Se trata de la historia de un caudillo
que manejó al país a su antojo por 14 años, despilfarró casi un mil millones de
millones de dólares de dinero nacional y se convirtió, mediante una pródiga
política de dádivas, en un favorito de la clases más pobres del país y de políticos
latinoamericanos expertos en adular. Es una historia que apasiona a las masas,
hecha a la medida de una sociedad frívola y negligente, acostumbrada a vivir en
un presente eterno. Para esa sociedad el pasado ya no existe, mientras que no
tiene sentido alguno pensar en el futuro. El protagonista de la telenovela
decidió modelar al país a imagen y semejanza del existente en la isla miserable
mandada por su ídolo. En lograrlo invirtió cada dólar de la nación. Pero una
parte importante del país se negó tercamente a complacerlo y hoy, después de 14
años de desastre nacional, el caudillo se encuentra grave en La Habana, rodeado
de médicos extranjeros anónimos, dejando en Venezuela una herencia de
destrucción física y espiritual.
Más allá de la triste historia del individuo, lo verdaderamente trágico
de la gran telenovela venezolana es que nuestra sociedad se ha resignado a
vivirla con toda su carga de cursilería, abuso y mediocridad. En el capítulo
más reciente, situado en la Asamblea Nacional, un personaje mofletudo tomó un
juramento chabacano para cumplir con las órdenes del comandante mientras
pisoteaba los derechos del 40 por ciento del país. Y es que la telenovela, por
definición, es el género de lo anecdótico, de lo pequeño. No hay en ella
espacio para los grandes sueños o los anhelos de creación colectiva de futuro.

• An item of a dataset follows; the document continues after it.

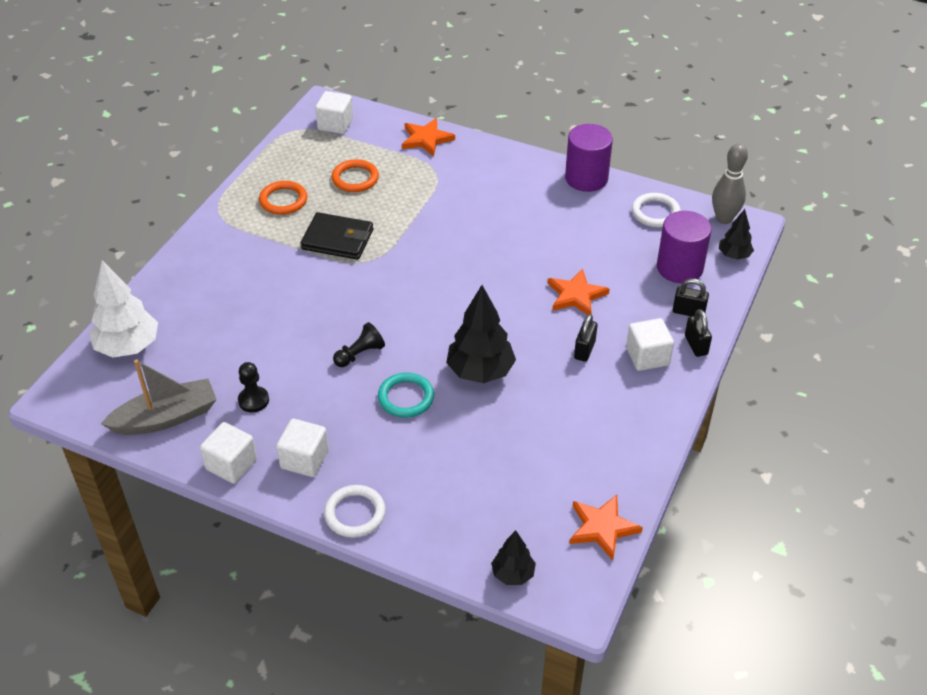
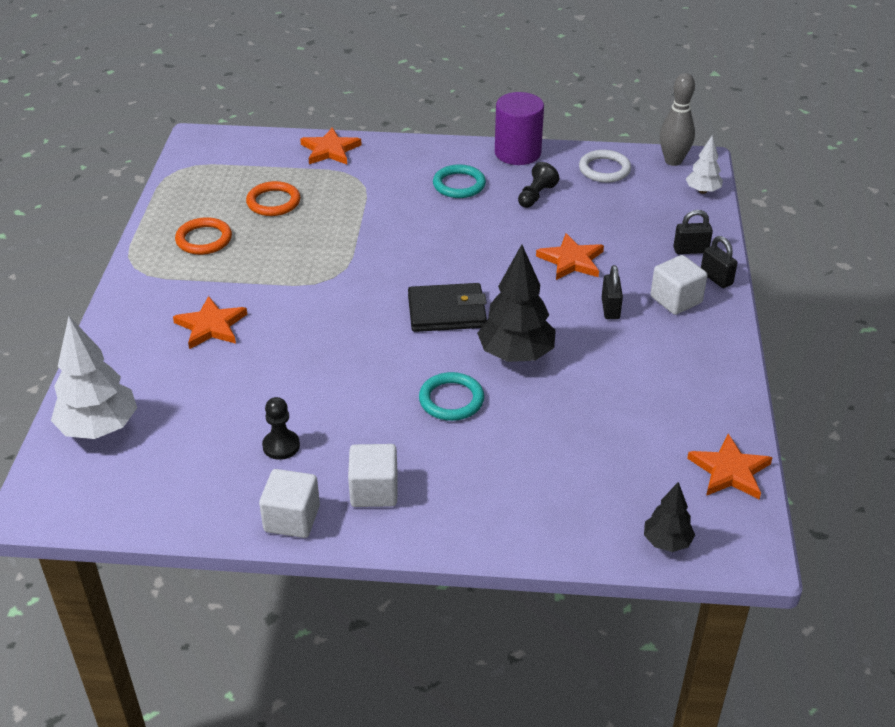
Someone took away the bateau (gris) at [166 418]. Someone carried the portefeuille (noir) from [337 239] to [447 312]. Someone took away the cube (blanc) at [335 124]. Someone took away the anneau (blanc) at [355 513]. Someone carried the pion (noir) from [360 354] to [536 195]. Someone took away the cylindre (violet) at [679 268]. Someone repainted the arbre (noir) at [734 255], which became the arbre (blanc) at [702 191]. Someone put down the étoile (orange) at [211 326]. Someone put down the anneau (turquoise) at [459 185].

La telenovela es el género adecuado para la montonera inculta que se niega a
pensar con criterio nacional.
La telenovela venezolana usa el llanto como diálogo, abunda en besadera
de crucifijos y baila al ritmo del vudú. Narra sórdidas historias: la hija
desdeñada, los hermanos insaciables, el chofer leal y analfabeta devenido en
presidente a dedo. No falta la escena del enfermo con máscara de oxígeno, con
el médico a su lado que mueve la cabeza con pesadumbre. De vez en cuando, para
darle cierta variedad a la trama, insertan en el capítulo del día a una de las
varias jamonas boliburguesas, generalmente cargada de joyas, interpretando la
constitución a su antojo.
De tales viñetas indignas vive el país. Los capítulos se suceden unos a
otros con un ritmo pausado, mostrando como la pandilla viola a diario las leyes
de la nación ante la lasitud de una sociedad deseosa de ver el próximo
capítulo. Aparecerá el susodicho a última hora, en camilla, a prestar su
juramento? Se trasladará el país a La Habana?
Hemos consentido, como pueblo, vivir una telenovela grosera y
embrutecedora. Adios Chile, hola Haití.